Denny Hamlin won this race last season, giving him two victories at Homestead since the beginning of the 2009 campaign. A second consecutive trip to Victory Lane and third overall would give him the championship and help mend scars from 2010’s runner-up effort against Jimmie Johnson.

WARM

Well, here’s Joey Logano. Don’t worry, he didn’t do anything wrong; he’s in the Championship Round, after all. Logano has done a lot right this season, but he has the most to prove. Of the four remaining hopefuls, he has the weakest resume at Homestead-Miami. A 20.8 average finish is the worst of the four, but an eighth in 2013 shows that there’s potential for something greater.

That’s not the only thing to stew over. Logano doesn’t have a top 5 finish in two weeks. After posting six such results over a seven-race stretch from Chicagoland through Martinsville, he was held out of the top 5 at Texas Motor Speedway and Phoenix. OK, so finishes of 12th and sixth aren’t anything to be upset over, but something had to be said to explain an exclusion from the hot category.

Kyle Larson might have served as Ryan Newman’s buffer between impending doom against PIR’s turn 4 wall and a missed opportunity for a first-ever NSCS title (and that’s no fun), but he’s done plenty to deserve a little exposure right below the spotlight drivers. Larson has quietly driven away the highest ranking non-Chase driver – 74 points ahead of 18th-place Chip Ganassi Racing teammate Jamie McMurray – and he’s done it without missing a beat. Larson’s 12.5 average finish since Dover is tied with Jeff Gordon for sixth best in the series and is tops among drivers who weren’t in the Eliminator Round. He has also completed 25 races this season as the top-finishing rookie.

COOL

The biggest moment for Jeff Gordon and Brad Keselowski this season might be their large-scale brawl at Texas. That’s a major disappointment, given that they have been two of the top drivers in the series. Both drivers missed the Championship Round cutoff by slim margins.

Gordon was the first loser at Phoenix and in the Chase standings. He was put out of the finals when Newman made a move on Larson’s No. 42 Chevrolet SS in the last corner. Up until then, Gordon was having a dream season – four wins, 14 top 5s and 22 top 10s – numbers that will now amount to nothing more than a fifth-place points finish.

It’s a shame because Gordon is incredibly efficient at Homestead-Miami. He has finished inside the top 10 an astounding 73.3 percent of the time in 15 starts and added a win there in 2012.

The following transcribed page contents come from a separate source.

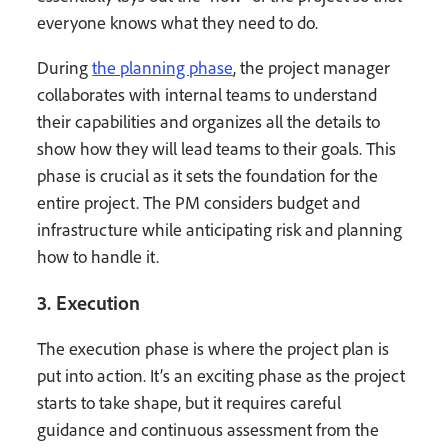
everyone knows what they need to do.
During
the planning phase
, the project manager
collaborates with internal teams to understand
their capabilities and organizes all the details to
show how they will lead teams to their goals. This
phase is crucial as it sets the foundation for the
entire project. The PM considers budget and
infrastructure while anticipating risk and planning
how to handle it.
3. Execution
The execution phase is where the project plan is
put into action. It’s an exciting phase as the project
starts to take shape, but it requires careful
guidance and continuous assessment from the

No one has more wins this season than Keselowski, who found a way to survive the Contender Round with a victory at Talladega Superspeedway, but couldn’t replicate that feat at Phoenix. He finished fourth in the desert, missing the cutoff by eight points. He was inevitably unable to rebound from a mechanical failure in the penultimate round’s opening event at Martinsville Speedway.

A Gordon- and Keselowski-less final, paired with the elimination of former NSCS champion Matt Kenseth, means that there are no remaining title eligible drivers who have captured NASCAR’s ultimate prize in the past.

COLD

The 2014 season was nothing short of a disappointment for Roush Fenway Racing. The organization’s lone remaining bright spot, Carl Edwards, was among those eliminated after Phoenix, and with only Homestead-Miami left on the schedule things might not improve until next season. Since 2012, only Greg Biffle has a top-10 finish there, but his 1.5-mile numbers this season don’t warrant another.

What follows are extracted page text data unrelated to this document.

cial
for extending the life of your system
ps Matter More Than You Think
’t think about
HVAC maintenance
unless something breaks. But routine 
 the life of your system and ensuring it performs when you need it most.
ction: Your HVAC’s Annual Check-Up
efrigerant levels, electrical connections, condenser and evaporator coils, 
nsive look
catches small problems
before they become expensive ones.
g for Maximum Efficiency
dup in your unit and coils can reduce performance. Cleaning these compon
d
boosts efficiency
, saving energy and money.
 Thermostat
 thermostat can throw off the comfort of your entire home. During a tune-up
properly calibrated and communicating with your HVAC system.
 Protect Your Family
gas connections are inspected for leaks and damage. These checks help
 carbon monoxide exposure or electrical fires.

Yes, that’s bad, but its only the beginning of a very forbidding argument. Replace Edwards, who departs for Joe Gibbs Racing after the season and leads RFR with the 12th-best average finish over that span, with incumbent Trevor Bayne and the difference is easy to see. Bayne ranks 38th in that category (31.5).

The only positive takeaway for Ricky Stenhouse, Jr. is that he places slightly better than Bayne’s mark, but not by much. Stenhouse’s 30.5 average finish is better than Bayne’s, but it’s bad news for his owner because like Bayne’s number, it’s not getting the job done.

It could be said that Stenhouse appears the inferior talent at Homestead because he’s already piloting an RFR machine, while Bayne has spent his time driving for Wood Brothers Racing. Even though that is the case, Bayne hasn’t shown anything with that team since winning the 2011 Daytona 500. There’s no room for sympathy despite his seat with a single-car team.